[Stored data entries]
━━━━━━━━━━━━━━━━━━━━━━━━━━━━━━

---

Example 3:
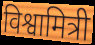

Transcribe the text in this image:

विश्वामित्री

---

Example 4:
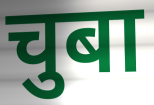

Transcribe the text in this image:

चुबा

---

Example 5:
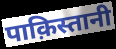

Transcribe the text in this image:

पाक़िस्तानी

━━━━━━━━━━━━━━━━━━━━━━━━━━━━━━

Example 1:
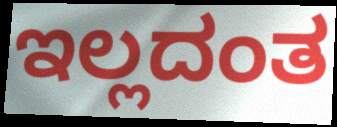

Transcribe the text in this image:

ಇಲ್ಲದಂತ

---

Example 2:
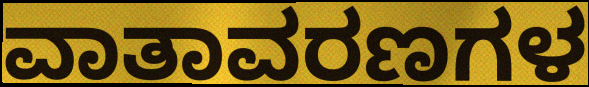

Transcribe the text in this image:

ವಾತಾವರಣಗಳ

━━━━━━━━━━━━━━━━━━━━━━━━━━━━━━

__DIRECTIONS__: Reproduce every line above containing "Example".

__EXERCISE RESPONSE__:
Example 3:
Example 4:
Example 5:
Example 1:
Example 2:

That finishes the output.